At the International Sea Power conference in London, First Sea Lord Admiral Sir Gwyn Jenkins said there had been a 30 percent rise in Russian incursions into UK waters over the past two years, highlighting intelligence-gathering ships such as the Yantar.
“It’s what’s going on under the waves that most concerns me,” he said, adding that the UK’s long-held advantage in the Atlantic is now “at risk”. He urged: “We have to step up, or we will lose that advantage… we see you and we know what you are doing.”
Defence Secretary John Healey said the UK and its allies are “ready to track and deter” Russian submarines as he confirmed multi-million-pound investment in Atlantic Bastion, a hybrid force combining warships, aircraft, autonomous vehicles and AI to protect seabed cables and pipelines.
The Government has committed to raising national security spending to 5 percent of GDP by 2035, calling it a “generational increase” designed to reverse decades of decline.
But concerns over Britain’s own submarine capability are mounting. Former Navy chief Lord West of Spithead told Parliament that the UK’s attack submarine fleet is in “a parlous state”, saying that at points in the past year Britain has had no attack submarines operational at all.
“Successive delays in ordering, a lack of dry dock investment, the failure to recruit and train the requisite nuclear personnel… have all taken their toll,” he said. “It is pretty horrifying for a maritime nation of our stature.”

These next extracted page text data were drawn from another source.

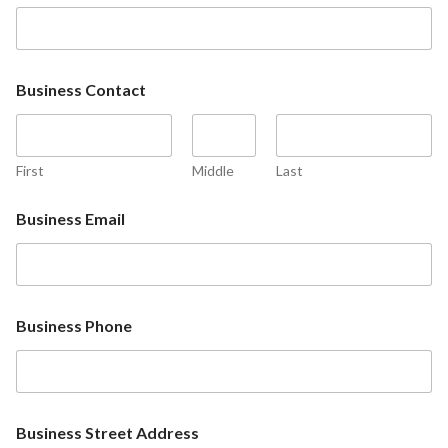
Business Contact
First
Middle
Last
Business Email
Business Phone
Business Street Address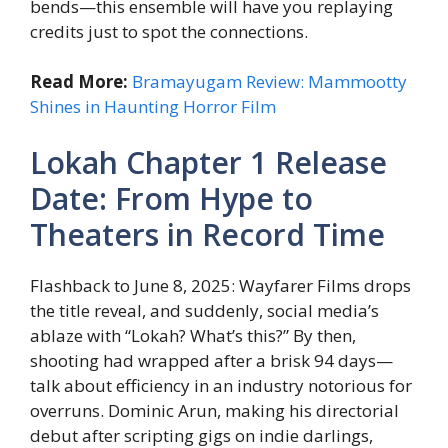
bends—this ensemble will have you replaying
credits just to spot the connections.
Read More:
Bramayugam Review: Mammootty
Shines in Haunting Horror Film
Lokah Chapter 1 Release
Date: From Hype to
Theaters in Record Time
Flashback to June 8, 2025: Wayfarer Films drops
the title reveal, and suddenly, social media’s
ablaze with “Lokah? What’s this?” By then,
shooting had wrapped after a brisk 94 days—
talk about efficiency in an industry notorious for
overruns. Dominic Arun, making his directorial
debut after scripting gigs on indie darlings,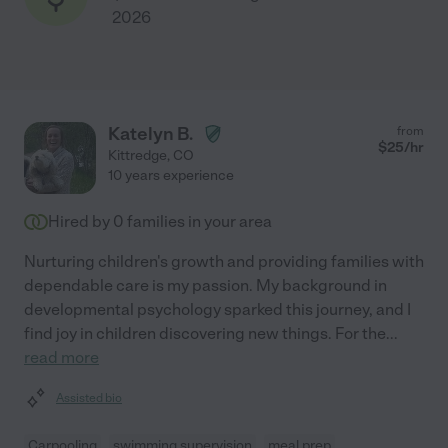
2026
Katelyn B.
from
$
25
/hr
Kittredge
,
CO
10 years experience
Hired by
0
families in your area
Nurturing children's growth and providing families with
dependable care is my passion. My background in
developmental psychology sparked this journey, and I
find joy in children discovering new things. For the
...
read more
Assisted bio
Carpooling
swimming supervision
meal prep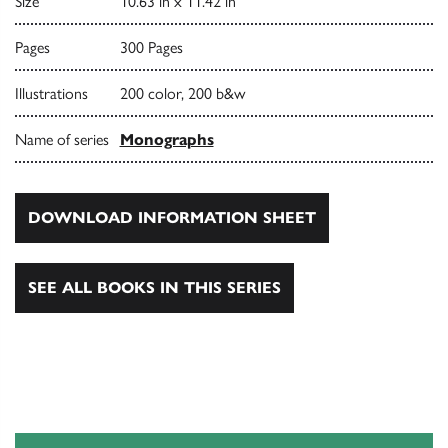
Size
10.63 in x 11.42 in
Pages
300 Pages
Illustrations
200 color, 200 b&w
Name of series
Monographs
DOWNLOAD INFORMATION SHEET
SEE ALL BOOKS IN THIS SERIES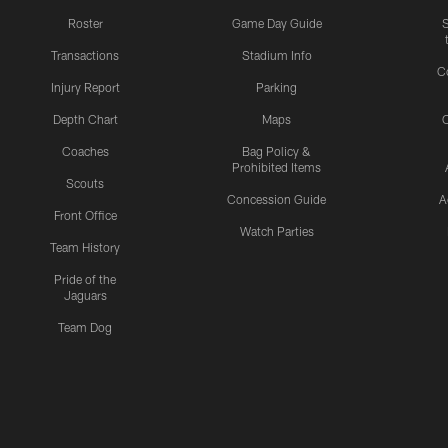
Roster
Game Day Guide
Transactions
Stadium Info
C
Injury Report
Parking
Depth Chart
Maps
C
Coaches
Bag Policy &
Prohibited Items
Scouts
Concession Guide
A
Front Office
Watch Parties
Team History
Pride of the
Jaguars
Team Dog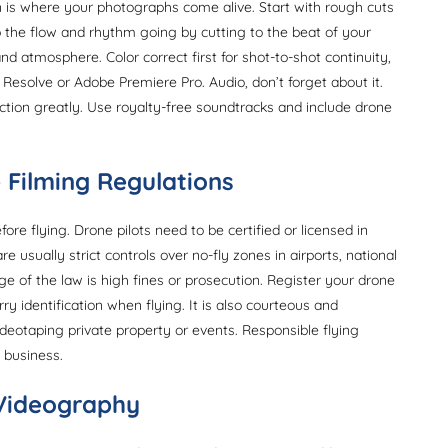
 is where your photographs come alive. Start with rough cuts
p the flow and rhythm going by cutting to the beat of your
tmosphere. Color correct first for shot-to-shot continuity,
i Resolve or Adobe Premiere Pro. Audio, don’t forget about it.
tion greatly. Use royalty-free soundtracks and include drone
 Filming Regulations
re flying. Drone pilots need to be certified or licensed in
e usually strict controls over no-fly zones in airports, national
dge of the law is high fines or prosecution. Register your drone
ry identification when flying. It is also courteous and
eotaping private property or events. Responsible flying
 business.
 Videography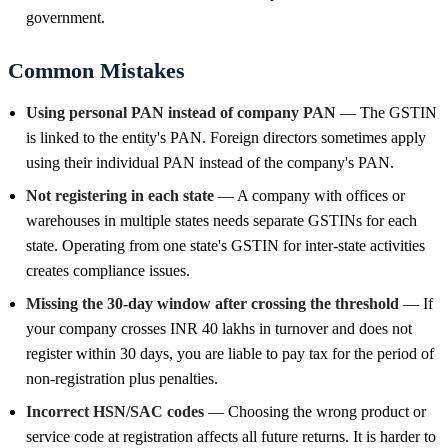
government.
Common Mistakes
Using personal PAN instead of company PAN
— The GSTIN
is linked to the entity's PAN. Foreign directors sometimes apply
using their individual PAN instead of the company's PAN.
Not registering in each state
— A company with offices or
warehouses in multiple states needs separate GSTINs for each
state. Operating from one state's GSTIN for inter-state activities
creates compliance issues.
Missing the 30-day window after crossing the threshold
— If
your company crosses INR 40 lakhs in turnover and does not
register within 30 days, you are liable to pay tax for the period of
non-registration plus penalties.
Incorrect HSN/SAC codes
— Choosing the wrong product or
service code at registration affects all future returns. It is harder to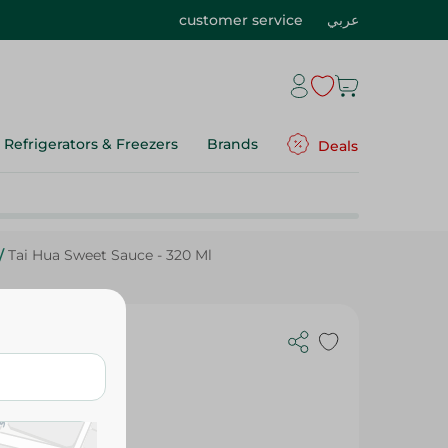
customer service
عربي
Refrigerators & Freezers
Brands
Deals
/
Tai Hua Sweet Sauce - 320 Ml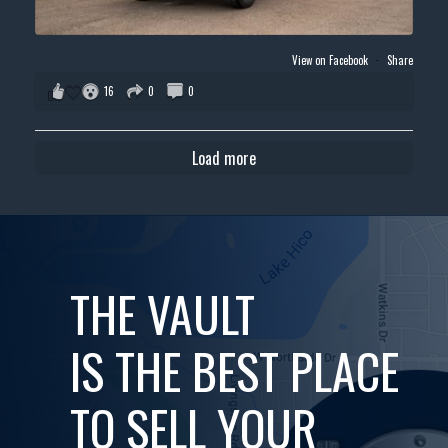
View on Facebook
·
Share
16
0
0
Load more
THE VAULT
IS THE BEST PLACE
TO SELL YOUR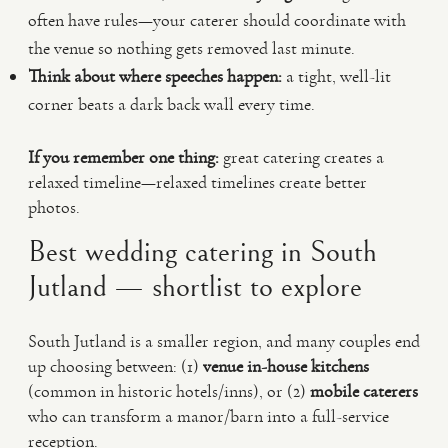
often have rules—your caterer should coordinate with
the venue so nothing gets removed last minute.
Think about where speeches happen:
a tight, well-lit
corner beats a dark back wall every time.
If you remember one thing:
great catering creates a
relaxed timeline—relaxed timelines create better
photos.
Best wedding catering in South
Jutland — shortlist to explore
South Jutland is a smaller region, and many couples end
up choosing between: (1)
venue in-house kitchens
(common in historic hotels/inns), or (2)
mobile caterers
who can transform a manor/barn into a full-service
reception.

Lord West also warned that boats supporting the continuous at-sea nuclear deterrent are now undertaking 200-day patrols “with no fallback should something go wrong”.
Defence minister Lord Coaker acknowledged the challenges but said recruitment and retention among submariners had improved and that investment was underway to increase readiness.
Against this backdrop, Nusbacher said the UK must dramatically scale up its investment in sailors, drones, warships and the supporting cyber and AI infrastructure necessary to maintain undersea awareness.
“When Putin threatens European states that support Ukraine, those threats have to ring hollow,” she wrote. “This fleet needs to be protected and defended.”